Most of the time, our Python code use more than modules provided by Pythran but we still need performance.

Here is an example from rosetacode

>>> from pylab import *
>>> from numpy import NaN

>>> def m(a):
...     z = 0
...     for n in range(1, 100):
...         z = z**2 + a
...         if abs(z) > 2:
...             return n
...     return NaN

>>> X = arange(-2, .5, .002)
>>> Y = arange(-1,  1, .002)
>>> Z = zeros((len(Y), len(X)))

>>> for iy, y in enumerate(Y):
...     print (iy, "of", len(Y))
...     for ix, x in enumerate(X):
...         Z[iy,ix] = m(x + 1j * y)

>>> imshow(Z, cmap = plt.cm.prism, interpolation = 'none', extent = (X.min(), X.max(), Y.min(), Y.max()))
>>> xlabel("Re(c)")
>>> ylabel("Im(c)")
>>> savefig("mandelbrot_python.svg")
>>> show()

As Pythran doesn't handle graphics modules like pylab, we need to separate computation intensive part and graphics code.

my_module.py

>>> import numpy as np

>>> def m(a):
...     z = 0
...     for n in range(1, 100):
...         z = z**2 + a
...         if abs(z) > 2:
...             return n
...     return np.NaN

>>> def mandel(X, Y):
...     Z = np.zeros((len(Y), len(X)))
... 
...     for iy, y in enumerate(Y):
...         for ix, x in enumerate(X):
...             Z[iy,ix] = m(x + 1j * y)
...     return Z

script.py

>>> from pylab import *
>>> from my_module import mandel

>>> X = arange(-2, .5, .002)
>>> Y = arange(-1,  1, .002)
>>> Z = mandel(X, Y)

>>> imshow(Z, cmap = plt.cm.prism, interpolation = 'none', extent = (X.min(), X.max(), Y.min(), Y.max()))
>>> xlabel("Re(c)")
>>> ylabel("Im(c)")
>>> savefig("mandelbrot_python.svg")
>>> show()

Now, we can time and improve the mandel function.

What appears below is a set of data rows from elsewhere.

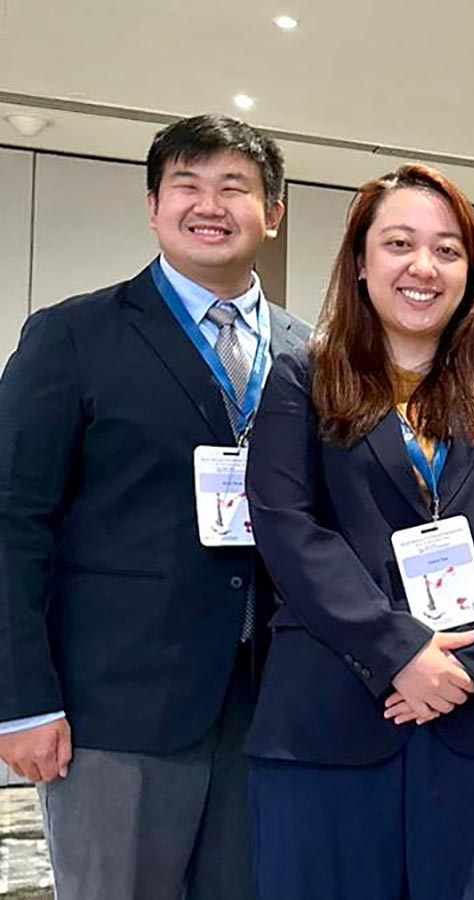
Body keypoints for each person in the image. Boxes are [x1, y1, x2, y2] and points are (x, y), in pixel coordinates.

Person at [0, 114, 307, 900]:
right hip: (115, 711)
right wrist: (21, 701)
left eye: (234, 187)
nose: (211, 204)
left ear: (272, 213)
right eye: (188, 186)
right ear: (152, 205)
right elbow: (12, 524)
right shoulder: (73, 335)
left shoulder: (310, 353)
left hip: (268, 707)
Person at [244, 163, 474, 899]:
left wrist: (467, 667)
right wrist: (399, 652)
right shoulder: (304, 376)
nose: (423, 267)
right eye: (399, 244)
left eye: (448, 249)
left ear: (472, 272)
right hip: (331, 714)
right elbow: (290, 529)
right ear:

$ time python -c "import numpy as np;X = np.arange(-2, .5, .002);Y = np.arange(-1,  1, .002); import my_module; my_module.mandel(X, Y)"

real    0m19.495s
user    0m19.476s
sys 0m0.016s

I use time here as I want a one show as it is a really long run.

After using Pythran on it, we have:

$ python -m pythran.run my_module.py
$ python -m timeit -s "import numpy as np;X = np.arange(-2, .5, .002);Y = np.arange(-1,  1, .002); import my_module" "my_module.mandel(X, Y)"
10 loops, best of 3: 538 msec per loop

It is 40 times faster and graphics part are still possible through Python.

There is no need to try with SIMD as it doesn't work on complex numbers.

Conclusion

I hope these examples show what performance can be reach using Python/Numpy and when you need to use an accelerator to generate faster native code.